Death by Cheese a delicious brunch casserole

Death by Cheese a delicious brunch casserole

October 14th, 2009 in Entertainmentfood

By Jane Henegar

* Good morning, Fare Exchangers. Today's first request comes from a reader who goes by the name "Grateful," wanting to know "if anyone can help me find recipes for Apple Betty, beef and cabbage soup and any other soup recipes."

* And another reader has a spicy request: How to grate fresh nutmeg, how to store it and how long it will keep. As to the last request, I've just thrown away an ancient nutmeg grater at our house; it grated more knuckle than nutmeg. But perhaps there's a solution, and if anyone knows it, you will be the ones.

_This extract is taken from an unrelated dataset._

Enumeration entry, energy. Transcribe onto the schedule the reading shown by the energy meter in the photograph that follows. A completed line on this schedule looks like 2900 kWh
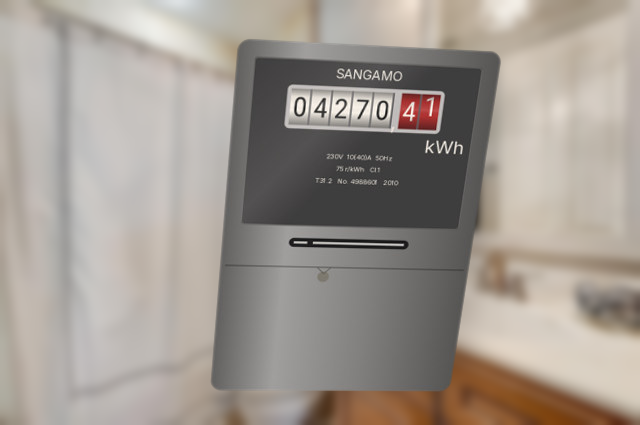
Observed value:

Gail Alvis described the following recipe as a favorite that she first tried in a trip with her sister-in-law to Napa Valley's Wine Country Inn. She said it makes a beautiful, delicious brunch casserole.

Death by Cheese

6 eggs

1/2 cup all-purpose flour

1 teaspoon baking powder

1/8 teaspoon salt

1 cup milk

8 ounces cottage cheese

4 ounces cream cheese, cut into cubes or pinched into small pieces

2 tablespoons butter

1 pound (16 ounces) Monterey Jack cheese, cut into small cubes

Beat eggs and thoroughly whisk in the flour, baking powder, salt and milk. Beat in the cottage cheese, stir in the cubed cheeses and pour into a greased 2.5- to 2.8-liter oven dish. Dot evenly with butter and bake at 325 F for 40 to 45 minutes until puffed and golden brown. Allow to cool for 10 minutes.

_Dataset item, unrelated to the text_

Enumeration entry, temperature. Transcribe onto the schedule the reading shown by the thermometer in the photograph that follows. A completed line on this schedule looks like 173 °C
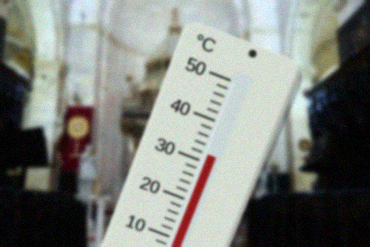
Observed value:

We are grateful to Candice McCallie for providing a solution for a simple and inexpensive dinner for a young mom. You will note that the proportions are approximate and call for some creativity on your part, but you should be able to vary proportions easily.

Quick Pork Chops

Pork chops (boneless or bone-in)

1 package instant rice

Salsa

Shredded cheese

Brown pork chops on both sides in oil. Place rice in casserole dish. Place pork chops on top of rice. Cover each chop with salsa. Pour enough water into the casserole dish to cover the rice; do not submerge tops. Sprinkle cheese on top of chops. Cover with aluminum foil and bake at 350 F for 30 to 35 minutes. Fluff rice and serve.

Here's the almond pound cake we've been promising you. It's from Ann Ledbetter of LaFayette, Ga.

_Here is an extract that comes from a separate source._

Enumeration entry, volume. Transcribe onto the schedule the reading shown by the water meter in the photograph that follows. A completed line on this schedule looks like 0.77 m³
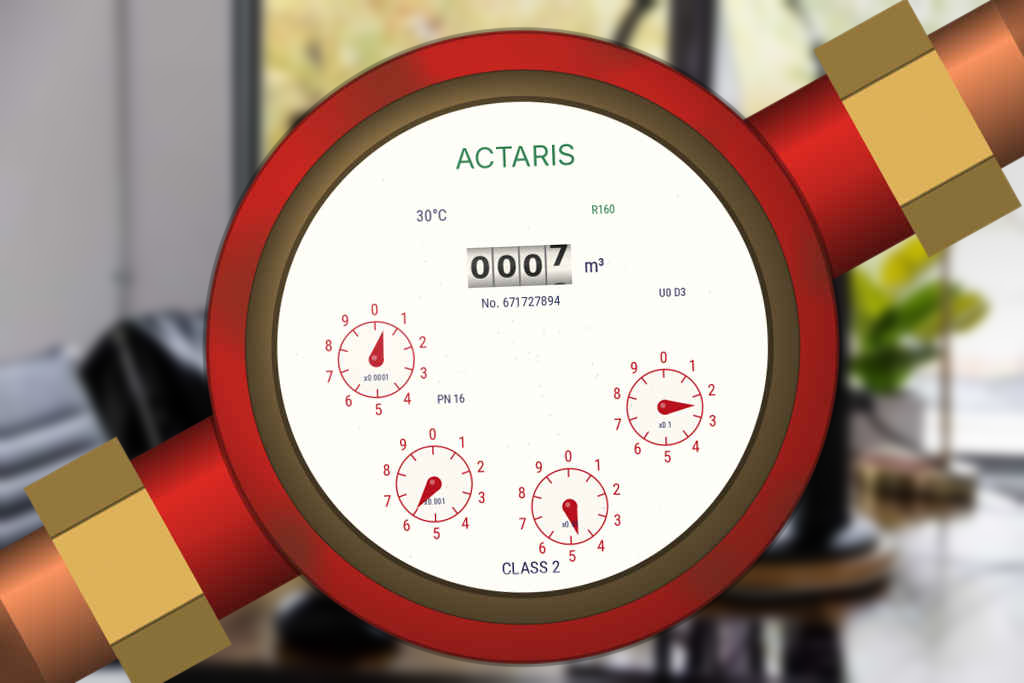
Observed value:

Almond Pound Cake With Icing

The secret of this cake is mixing right and beating well.

3 cups sugar

1 cup butter (do not substitute)

1/2 cup shortening

6 eggs

3 cups sifted all-purpose flour

1/2 teaspoon baking powder

1 cup evaporated milk

2 teaspoons almond extract

Glaze:

2 tablespoons butter

3 tablespoons evaporated milk

2 cups sifted confectioners sugar

1/2 teaspoon lemon juice

2 teaspoons almond extract

1/8 teaspoon salt

Cream sugar, butter and shortening until mixture is pale in color and fluffy and smooth. Add eggs, one at a time, beating well after each addition. Sift together flour and baking powder; add to cake alternately with milk in small amounts, beating very well between each addition. Add almond extract.

Pour into well-greased and floured tube pan or a long pound cake pan (16- by 5- by 4-inch). Place in a cold oven and bake at 300 F for 11/2 to 2 hours, testing cake with toothpick for doneness. Do not overcook. When done, cool for 15 minutes on rack, then remove from pan. Cake will stick if it's in pan too long.

Glaze: Melt butter in saucepan; add milk. Beat by hand into butter/milk mixture the sugar, adding lemon juice, almond extract and salt. Drizzle mixture over cake. Leave cake uncovered until icing is cool.